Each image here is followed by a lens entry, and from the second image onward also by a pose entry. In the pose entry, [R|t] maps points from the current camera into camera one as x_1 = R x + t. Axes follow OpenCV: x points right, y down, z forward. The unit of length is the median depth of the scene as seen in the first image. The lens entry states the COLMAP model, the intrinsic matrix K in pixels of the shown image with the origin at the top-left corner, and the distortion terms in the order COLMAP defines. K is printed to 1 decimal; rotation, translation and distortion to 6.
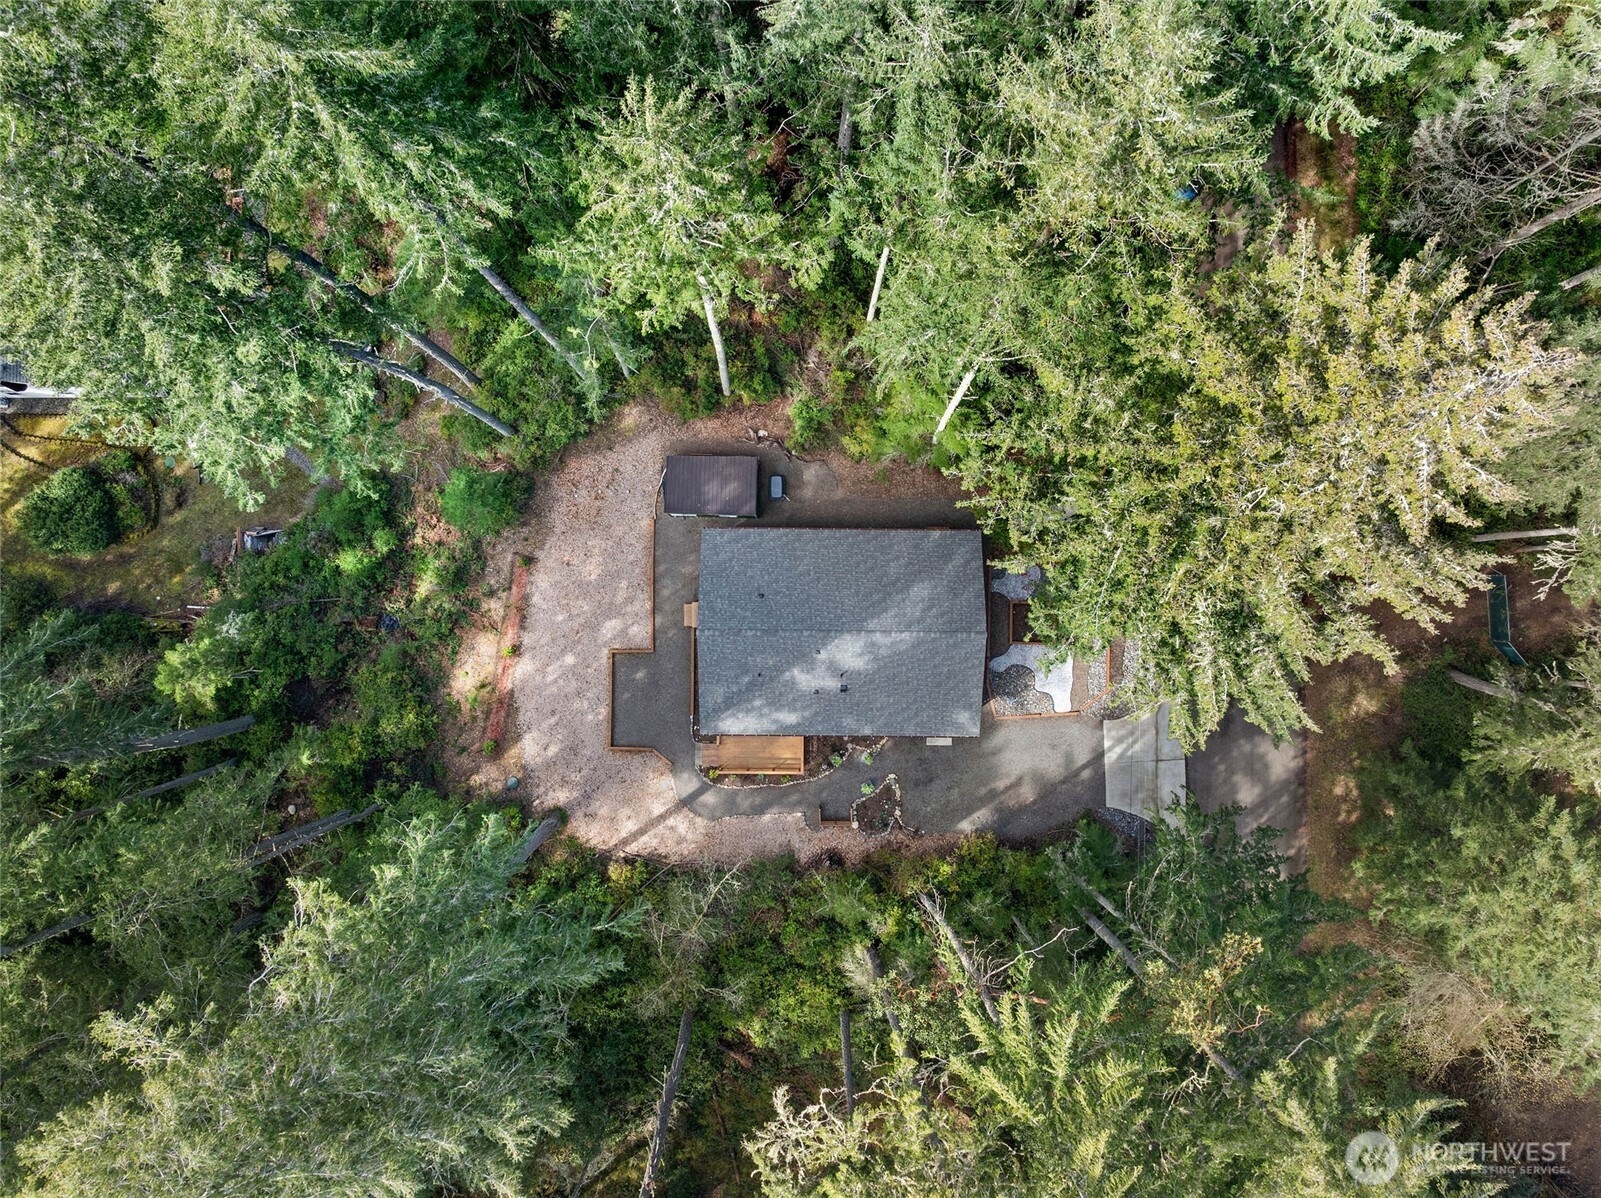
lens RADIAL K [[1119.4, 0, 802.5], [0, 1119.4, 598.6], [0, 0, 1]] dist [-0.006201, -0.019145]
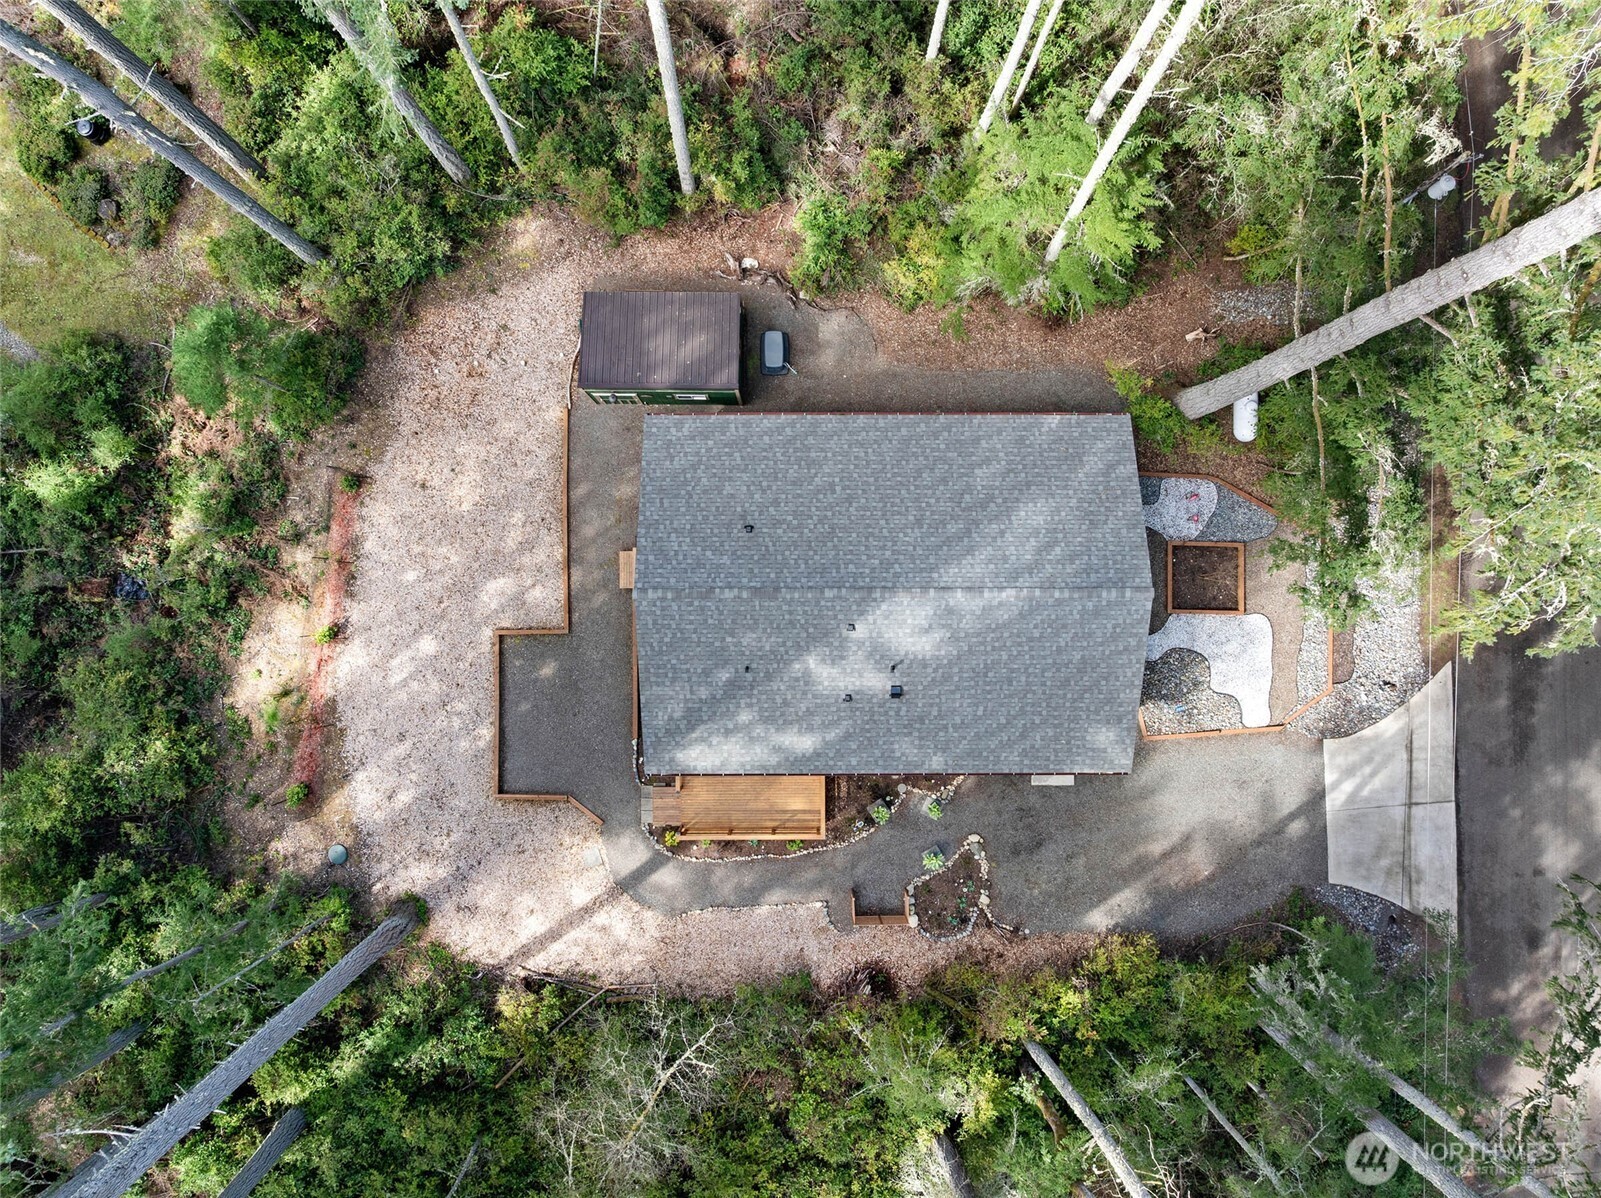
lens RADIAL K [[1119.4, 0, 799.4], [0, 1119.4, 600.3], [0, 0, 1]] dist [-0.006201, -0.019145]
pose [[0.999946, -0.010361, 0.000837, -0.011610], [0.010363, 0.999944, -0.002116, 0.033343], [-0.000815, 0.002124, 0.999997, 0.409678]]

◆ ◆ ◆

> TASK INSTRUCTIONS
Rewrite the lines above as a JSON list of strings, one string per line, skipping blank lines and leaving out the pictures.

> TASK SOLUTION
[
  "Each image here is followed by a lens entry, and from the second image onward also by a pose entry. In the pose entry, [R|t] maps points from the current camera into camera one as x_1 = R x + t. Axes follow OpenCV: x points right, y down, z forward. The unit of length is the median depth of the scene as seen in the first image. The lens entry states the COLMAP model, the intrinsic matrix K in pixels of the shown image with the origin at the top-left corner, and the distortion terms in the order COLMAP defines. K is printed to 1 decimal; rotation, translation and distortion to 6.",
  "lens RADIAL K [[1119.4, 0, 802.5], [0, 1119.4, 598.6], [0, 0, 1]] dist [-0.006201, -0.019145]",
  "lens RADIAL K [[1119.4, 0, 799.4], [0, 1119.4, 600.3], [0, 0, 1]] dist [-0.006201, -0.019145]",
  "pose [[0.999946, -0.010361, 0.000837, -0.011610], [0.010363, 0.999944, -0.002116, 0.033343], [-0.000815, 0.002124, 0.999997, 0.409678]]"
]